* _DIRECTIONS FOR THIS TASK_
Transcribe every line of text in the records below without alteration, leaving the pictures out of your answer.
(DATASET RECORDS Opens)
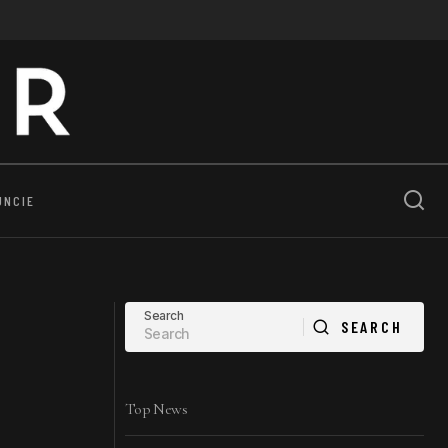
UNCIE
Search
SEARCH
SEARCH
Top News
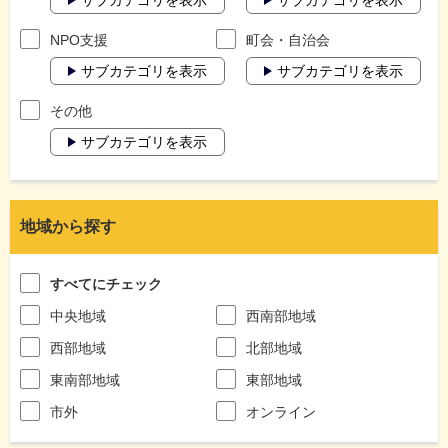
NPO支援
町会・自治会
サブカテゴリを表示
サブカテゴリを表示
その他
サブカテゴリを表示
地域から探す
すべてにチェック
中央地域
西南部地域
西部地域
北部地域
東南部地域
東部地域
市外
オンライン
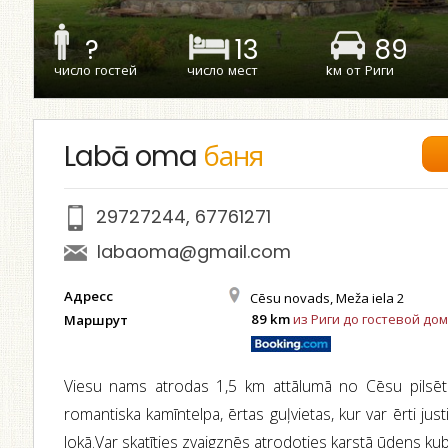
?
13
89
число гостей
число мест
kм от Риги
Labā oma
баня
29727244
,
67761271
labaoma@gmail.com
Адресс
Cēsu novads, Meža iela 2
89 km
из Риги до гостевой дом
Маршрут
Viesu nams atrodas 1,5 km attālumā no Cēsu pilsēta
romantiska kamīntelpa, ērtas guļvietas, kur var ērti ju
lokā.Var skatīties zvaigznēs atrodoties karstā ūdens kubl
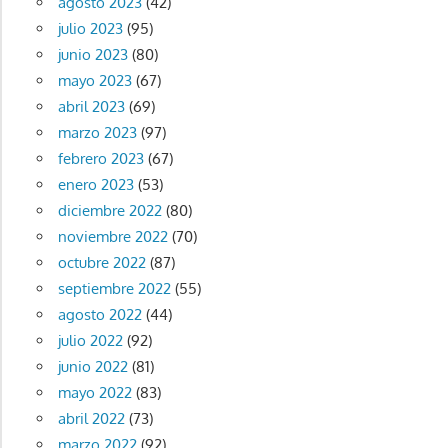
agosto 2023
(42)
julio 2023
(95)
junio 2023
(80)
mayo 2023
(67)
abril 2023
(69)
marzo 2023
(97)
febrero 2023
(67)
enero 2023
(53)
diciembre 2022
(80)
noviembre 2022
(70)
octubre 2022
(87)
septiembre 2022
(55)
agosto 2022
(44)
julio 2022
(92)
junio 2022
(81)
mayo 2022
(83)
abril 2022
(73)
marzo 2022
(92)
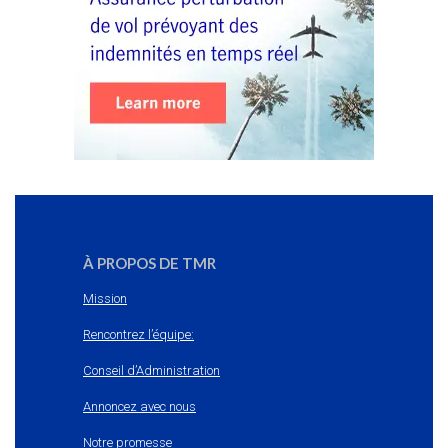
À PROPOS DE TMR
Mission
Rencontrez l’équipe:
Conseil d’Administration
Annoncez avec nous
Notre promesse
(DATASET RECORDS Closes)
* _PROBLEM SOLUTION_
UNCIE
Search
SEARCH
SEARCH
Top News
NPO支援
町会・自治会
サブカテゴリを表示
サブカテゴリを表示
その他
サブカテゴリを表示
地域から探す
すべてにチェック
中央地域
西南部地域
西部地域
北部地域
東南部地域
東部地域
市外
オンライン
?
13
89
число гостей
число мест
kм от Риги
Labā oma
баня
29727244
,
67761271
labaoma@gmail.com
Адресс
Cēsu novads, Meža iela 2
89 km
из Риги до гостевой дом
Маршрут
Viesu nams atrodas 1,5 km attālumā no Cēsu pilsēta
romantiska kamīntelpa, ērtas guļvietas, kur var ērti ju
lokā.Var skatīties zvaigznēs atrodoties karstā ūdens kubl
agosto 2023
(42)
julio 2023
(95)
junio 2023
(80)
mayo 2023
(67)
abril 2023
(69)
marzo 2023
(97)
febrero 2023
(67)
enero 2023
(53)
diciembre 2022
(80)
noviembre 2022
(70)
octubre 2022
(87)
septiembre 2022
(55)
agosto 2022
(44)
julio 2022
(92)
junio 2022
(81)
mayo 2022
(83)
abril 2022
(73)
marzo 2022
(92)
À PROPOS DE TMR
Mission
Rencontrez l’équipe:
Conseil d’Administration
Annoncez avec nous
Notre promesse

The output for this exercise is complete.